In this sort of story, a character struggle could resonate along an axis of what to do about the zombies?  Shall we kill them all?  Or should we look for a cure?

I'd steer a story along the lines of a cure being possible but difficult.  Good people in the military unit would be willing to undergo the hardships required to bring back those that seem hopelessly lost, while the more sinister figures would be drawn toward "Let's just kill them all."

I see that sort of axis as having a spiritual application--is it better to destroy our enemies, or to loving bring them over to our side?  Please note which of the two options is easier...


Wednesday, October 12, 2011

Alien Counterinsurgency Stories

A story setting in which aliens invade planet Earth much as the United States invaded Iraq or Afghanistan is hardly ironic in and of itself.  What I mean by "as the US invaded" is in using the same sort of method--aliens hitting us with technology and precise strikes so advanced we can't counter them, specifically targeting people from far enough away (say high Earth orbit) that there's nothing we can do about it before they destroy our capacity to resist.  The aliens would also be the same in trying to avoid hurting the general populace, eliminating our leaders, and establishing new leaders under new rules.  Alien troops could work side by side with human troops for the purposed of training them to "take over" while they simultaneously work to rebuild our shattered industries along their lines.  Alien forces would continue to fight a human counterinsurgency, as humanity as whole adopts Afghan and Iraqi style tactics of suicide bombings and intimidation.

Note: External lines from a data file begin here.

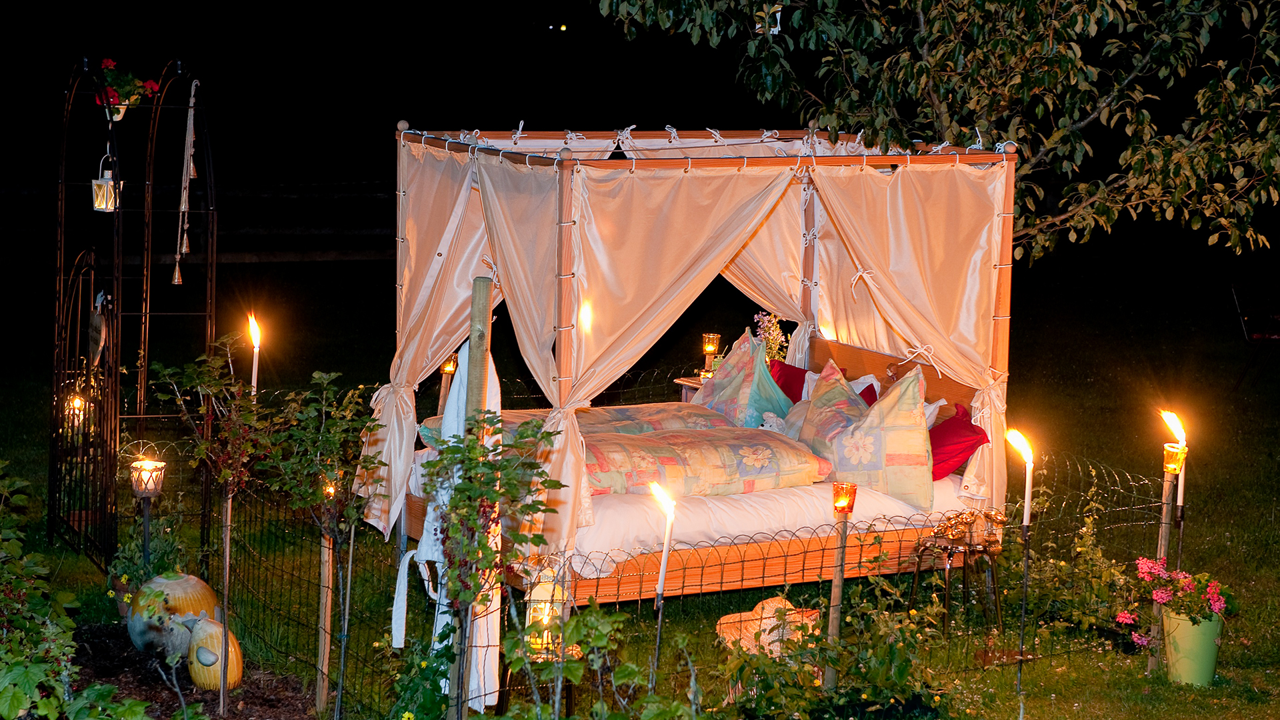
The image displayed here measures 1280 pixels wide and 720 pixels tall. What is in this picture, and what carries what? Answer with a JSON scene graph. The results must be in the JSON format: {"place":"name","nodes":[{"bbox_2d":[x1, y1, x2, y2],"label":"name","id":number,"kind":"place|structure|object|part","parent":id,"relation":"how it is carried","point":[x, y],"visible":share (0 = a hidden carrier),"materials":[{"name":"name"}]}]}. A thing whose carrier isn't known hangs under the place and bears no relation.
{"place":"outdoors","nodes":[
{"label":"outdoors","id":0,"kind":"place"},
{"bbox_2d":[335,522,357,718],"label":"garden stake","id":1,"kind":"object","parent":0,"point":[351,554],"visible":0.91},
{"bbox_2d":[0,246,1279,719],"label":"lawn","id":2,"kind":"structure","parent":0,"point":[38,419],"materials":[{"name":"green plant"}]},
{"bbox_2d":[49,56,218,572],"label":"metal arch","id":3,"kind":"structure","parent":2,"relation":"on","point":[112,346],"materials":[{"name":"black metal"}]},
{"bbox_2d":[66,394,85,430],"label":"lantern","id":4,"kind":"object","parent":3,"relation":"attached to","point":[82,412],"visible":0.59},
{"bbox_2d":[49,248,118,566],"label":"metal gate","id":5,"kind":"structure","parent":3,"relation":"attached to","point":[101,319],"materials":[{"name":"black metal"}]},
{"bbox_2d":[86,294,106,363],"label":"ornament","id":6,"kind":"object","parent":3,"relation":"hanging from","point":[98,325],"visible":0.94,"materials":[{"name":"brown"}]},
{"bbox_2d":[92,152,121,211],"label":"lantern","id":7,"kind":"object","parent":3,"relation":"hanging from","point":[105,188],"visible":0.92,"materials":[{"name":"white metal"}]},
{"bbox_2d":[92,57,160,118],"label":"flower pot","id":8,"kind":"object","parent":3,"relation":"attached to","point":[123,85],"visible":0.78,"materials":[{"name":"plant"}]},
{"bbox_2d":[172,78,199,284],"label":"rope","id":9,"kind":"object","parent":3,"relation":"hanging from","point":[177,275],"visible":0.97,"materials":[{"name":"white"}]},
{"bbox_2d":[64,623,321,719],"label":"mulch bed","id":10,"kind":"object","parent":2,"relation":"on","point":[82,648],"visible":0.55,"materials":[{"name":"brown wood"}]},
{"bbox_2d":[0,461,80,719],"label":"shrub","id":11,"kind":"object","parent":10,"relation":"in","point":[29,684],"visible":0.99,"materials":[{"name":"green plant"}]},
{"bbox_2d":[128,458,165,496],"label":"lantern","id":12,"kind":"object","parent":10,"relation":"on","point":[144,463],"visible":0.98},
{"bbox_2d":[106,516,192,613],"label":"potted plant","id":13,"kind":"object","parent":10,"relation":"on","point":[126,579],"visible":0.59,"materials":[{"name":"green plant"}]},
{"bbox_2d":[128,572,221,658],"label":"ceramic sphere","id":14,"kind":"object","parent":10,"relation":"on","point":[188,591],"visible":0.82,"materials":[{"name":"ceramic"}]},
{"bbox_2d":[147,338,271,713],"label":"sapling","id":15,"kind":"object","parent":10,"relation":"in","point":[191,371],"visible":0.95,"materials":[{"name":"plant"}]},
{"bbox_2d":[186,614,243,691],"label":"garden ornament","id":16,"kind":"object","parent":10,"relation":"on","point":[230,657],"visible":0.96,"materials":[{"name":"ceramic"}]},
{"bbox_2d":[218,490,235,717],"label":"wooden stake","id":17,"kind":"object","parent":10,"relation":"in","point":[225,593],"visible":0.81,"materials":[{"name":"wood"}]},
{"bbox_2d":[249,370,383,719],"label":"young tree","id":18,"kind":"object","parent":10,"relation":"in","point":[318,375],"visible":0.97,"materials":[{"name":"green plant"}]},
{"bbox_2d":[0,178,397,265],"label":"wooden fence","id":19,"kind":"object","parent":2,"relation":"on","point":[329,255],"visible":0.47,"materials":[{"name":"brown wood"}]},
{"bbox_2d":[248,314,261,396],"label":"torch","id":20,"kind":"object","parent":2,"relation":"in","point":[253,380],"visible":0.68,"materials":[{"name":"white wax"}]},
{"bbox_2d":[315,527,333,712],"label":"wooden stake","id":21,"kind":"object","parent":2,"relation":"on","point":[323,641],"visible":0.8,"materials":[{"name":"brown wood"}]},
{"bbox_2d":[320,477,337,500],"label":"candle","id":22,"kind":"object","parent":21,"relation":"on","point":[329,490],"visible":0.47,"materials":[{"name":"orange"}]},
{"bbox_2d":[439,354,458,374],"label":"candle lantern","id":23,"kind":"object","parent":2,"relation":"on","point":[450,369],"visible":0.59,"materials":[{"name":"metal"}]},
{"bbox_2d":[450,285,493,719],"label":"wooden post","id":24,"kind":"object","parent":2,"relation":"on","point":[482,285],"visible":0.71,"materials":[{"name":"brown wood"}]},
{"bbox_2d":[405,346,501,712],"label":"white cloth","id":25,"kind":"object","parent":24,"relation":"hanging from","point":[441,627],"visible":0.53,"materials":[{"name":"white fabric"}]},
{"bbox_2d":[422,415,560,719],"label":"climbing plant","id":26,"kind":"object","parent":2,"relation":"on","point":[549,433],"visible":0.98,"materials":[{"name":"green plant"}]},
{"bbox_2d":[524,558,570,658],"label":"lantern","id":27,"kind":"object","parent":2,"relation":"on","point":[543,591],"visible":0.64,"materials":[{"name":"white metal"}]},
{"bbox_2d":[500,600,702,719],"label":"shrub","id":28,"kind":"object","parent":2,"relation":"on","point":[575,623],"visible":0.99,"materials":[{"name":"green plant"}]},
{"bbox_2d":[648,588,665,690],"label":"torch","id":29,"kind":"object","parent":2,"relation":"on","point":[661,616],"visible":0.74,"materials":[{"name":"black metal"}]},
{"bbox_2d":[648,479,675,598],"label":"torch","id":30,"kind":"object","parent":29,"relation":"in","point":[665,545],"visible":0.94,"materials":[{"name":"white wax"}]},
{"bbox_2d":[202,438,1164,719],"label":"wire fence","id":31,"kind":"object","parent":2,"relation":"on","point":[823,549],"visible":0.63,"materials":[{"name":"black metal"}]},
{"bbox_2d":[674,375,707,401],"label":"nightstand","id":32,"kind":"object","parent":2,"relation":"on","point":[679,380],"visible":0.13,"materials":[{"name":"brown wood"}]},
{"bbox_2d":[701,332,720,366],"label":"candle holder","id":33,"kind":"object","parent":32,"relation":"on","point":[709,348],"visible":0.92,"materials":[{"name":"orange glass"}]},
{"bbox_2d":[753,311,787,363],"label":"flower bouquet","id":34,"kind":"object","parent":32,"relation":"on","point":[779,335],"visible":0.6,"materials":[{"name":"plant"}]},
{"bbox_2d":[380,126,1021,608],"label":"canopy bed","id":35,"kind":"object","parent":2,"relation":"on","point":[563,227],"visible":0.75,"materials":[{"name":"brown wood"}]},
{"bbox_2d":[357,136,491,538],"label":"curtain","id":36,"kind":"object","parent":35,"relation":"hanging from","point":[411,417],"visible":0.44,"materials":[{"name":"beige fabric"}]},
{"bbox_2d":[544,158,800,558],"label":"curtain","id":37,"kind":"object","parent":35,"relation":"hanging from","point":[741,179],"visible":0.57,"materials":[{"name":"beige fabric"}]},
{"bbox_2d":[410,464,974,585],"label":"mattress","id":38,"kind":"object","parent":35,"relation":"in","point":[741,533],"visible":0.4,"materials":[{"name":"white fabric"}]},
{"bbox_2d":[421,402,732,446],"label":"duvet","id":39,"kind":"object","parent":38,"relation":"on","point":[675,405],"visible":0.34,"materials":[{"name":"fabric"}]},
{"bbox_2d":[582,425,832,497],"label":"duvet","id":40,"kind":"object","parent":38,"relation":"on","point":[806,460],"visible":0.72,"materials":[{"name":"fabric"}]},
{"bbox_2d":[691,329,791,427],"label":"floral pillow","id":41,"kind":"object","parent":38,"relation":"on","point":[716,396],"visible":0.73,"materials":[{"name":"fabric"}]},
{"bbox_2d":[768,360,809,404],"label":"red pillow","id":42,"kind":"object","parent":38,"relation":"on","point":[804,373],"visible":0.42,"materials":[{"name":"red fabric"}]},
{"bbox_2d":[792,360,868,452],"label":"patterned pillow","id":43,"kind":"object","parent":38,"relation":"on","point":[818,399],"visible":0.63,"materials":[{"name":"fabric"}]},
{"bbox_2d":[798,360,931,512],"label":"patterned pillow","id":44,"kind":"object","parent":38,"relation":"on","point":[925,431],"visible":0.9,"materials":[{"name":"fabric"}]},
{"bbox_2d":[856,380,878,404],"label":"red pillow","id":45,"kind":"object","parent":38,"relation":"on","point":[871,385],"visible":0.15,"materials":[{"name":"red fabric"}]},
{"bbox_2d":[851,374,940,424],"label":"white pillow","id":46,"kind":"object","parent":38,"relation":"on","point":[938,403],"visible":0.18,"materials":[{"name":"white fabric"}]},
{"bbox_2d":[927,402,988,481],"label":"red pillow","id":47,"kind":"object","parent":38,"relation":"on","point":[964,451],"visible":0.56,"materials":[{"name":"red fabric"}]},
{"bbox_2d":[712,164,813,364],"label":"curtain","id":48,"kind":"object","parent":35,"relation":"hanging from","point":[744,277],"visible":0.26,"materials":[{"name":"beige fabric"}]},
{"label":"headboard","id":49,"kind":"part","parent":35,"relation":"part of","materials":[{"name":"brown wood"}]},
{"bbox_2d":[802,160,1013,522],"label":"curtain","id":50,"kind":"object","parent":35,"relation":"hanging from","point":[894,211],"visible":0.57,"materials":[{"name":"beige fabric"}]},
{"bbox_2d":[714,598,819,657],"label":"straw hat","id":51,"kind":"object","parent":2,"relation":"on","point":[771,604],"visible":0.55,"materials":[{"name":"beige wicker"}]},
{"bbox_2d":[707,580,963,719],"label":"shrub","id":52,"kind":"object","parent":2,"relation":"on","point":[760,698],"visible":0.98,"materials":[{"name":"green plant"}]},
{"bbox_2d":[822,500,850,688],"label":"wooden stake","id":53,"kind":"object","parent":2,"relation":"on","point":[834,625],"visible":0.77,"materials":[{"name":"brown wood"}]},
{"bbox_2d":[832,481,857,514],"label":"candle holder","id":54,"kind":"object","parent":53,"relation":"on","point":[846,497],"visible":0.93,"materials":[{"name":"orange glass"}]},
{"bbox_2d":[591,0,1279,260],"label":"tree","id":55,"kind":"object","parent":2,"relation":"on","point":[936,58],"visible":0.92,"materials":[{"name":"green plant"}]},
{"bbox_2d":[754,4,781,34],"label":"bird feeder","id":56,"kind":"object","parent":55,"relation":"hanging from","point":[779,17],"visible":0.67,"materials":[{"name":"white"}]},
{"bbox_2d":[906,521,1005,635],"label":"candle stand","id":57,"kind":"object","parent":2,"relation":"on","point":[947,568],"visible":0.84,"materials":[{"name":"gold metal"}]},
{"bbox_2d":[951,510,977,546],"label":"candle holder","id":58,"kind":"object","parent":57,"relation":"on","point":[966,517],"visible":0.98,"materials":[{"name":"gold metal"}]},
{"bbox_2d":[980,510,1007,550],"label":"candle holder","id":59,"kind":"object","parent":57,"relation":"on","point":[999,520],"visible":0.96,"materials":[{"name":"gold metal"}]},
{"bbox_2d":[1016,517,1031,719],"label":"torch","id":60,"kind":"object","parent":2,"relation":"on","point":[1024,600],"visible":0.95,"materials":[{"name":"black metal"}]},
{"bbox_2d":[1004,428,1034,526],"label":"torch","id":61,"kind":"object","parent":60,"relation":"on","point":[1026,508],"visible":0.97,"materials":[{"name":"wax"}]},
{"bbox_2d":[1022,468,1150,644],"label":"shrub","id":62,"kind":"object","parent":2,"relation":"on","point":[1063,565],"visible":0.77,"materials":[{"name":"green plant"}]},
{"bbox_2d":[1146,463,1175,671],"label":"wooden stake","id":63,"kind":"object","parent":2,"relation":"on","point":[1163,547],"visible":0.67,"materials":[{"name":"brown wood"}]},
{"bbox_2d":[1162,442,1186,472],"label":"candle holder","id":64,"kind":"object","parent":63,"relation":"on","point":[1177,453],"visible":0.87,"materials":[{"name":"orange glass"}]},
{"bbox_2d":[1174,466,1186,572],"label":"torch","id":65,"kind":"object","parent":2,"relation":"on","point":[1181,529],"visible":0.62,"materials":[{"name":"black metal"}]},
{"bbox_2d":[1160,407,1187,506],"label":"torch","id":66,"kind":"object","parent":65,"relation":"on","point":[1179,435],"visible":0.68,"materials":[{"name":"wax"}]},
{"bbox_2d":[1160,605,1223,685],"label":"flower pot","id":67,"kind":"object","parent":2,"relation":"on","point":[1172,620],"visible":0.79,"materials":[{"name":"green ceramic"}]},
{"bbox_2d":[1113,555,1233,644],"label":"pink flower plant","id":68,"kind":"object","parent":67,"relation":"in","point":[1163,597],"visible":0.81,"materials":[{"name":"plant"}]},
{"bbox_2d":[1230,280,1279,390],"label":"folding chair","id":69,"kind":"object","parent":2,"relation":"on","point":[1246,319],"visible":0.99,"materials":[{"name":"black"}]}
]}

This sort of setting would be perfect for a story intended as an anti-Afghan or anti-Iraq War commentary.  As in, "Of course insurgents use brutal methods, but we would too if we were forced to do so by superior alien technology."  Empathizing with the insurgents is such a natural offshoot of this setting and using science fiction as social commentary on current events is so common, I wouldn't be surprised if there aren't already half a dozen or more tales that are in effect variations on this type of story.  So obvious is this, that while it might have the potential to be interesting, it's hardly original and certainly not ironic.

But if you take the setting and make it so the aliens really do  have what even honest humans recognize as a good justification for overthrowing our government and taking over, then you have more potential for irony and originality.  You can make the justification whatever you wish, which naturally would shoot out from social commentary.  The aliens could think our leaders are destroying the planet, for example, necessitating their takeover to save it.  Or they could be horrified we allow abortion or fail to vigorously attack the human slave trade or let people starve to death or keep animals as pets or have economic systems specifically geared to benefit an elite minority.  Whatever political issue an author could wish to harp on would be used as a justification, either left-wing, right-wing, or from somewhere in the middle.

Of course, it would be more original and more interesting for story purposes to come up with something that is not a current political hot button issue.  An example a bit off the wall would have the aliens outraged that we don't allow children to vote or hold political office.  Their political new system would systematically work to empower children and outright give them the vote.  Perhaps less off the wall idea would be they object to us passing laws that have not been screened by scientific methods and computer modeling to ensure the laws actually accomplish what they are supposed to accomplish.  How barbaric of us!  How much suffering our foolishness causes!

Correctly done, the alien way of doing things, their reason for having taken over Earth, should be shown as having real merit of some kind, no matter how strange it may seem.  Insurgents would of course fight the aliens nonetheless because they are on our world and don't belong here.  Actually, they would probably also mock the alien reasons, even if most people saw that they worked.  That way, both the alien overlords and the human insurgents could be shown as sympathetic characters overall, with individual villains existing among both groups.

That's the way I'd recommend writing an alien counterinsurgency story.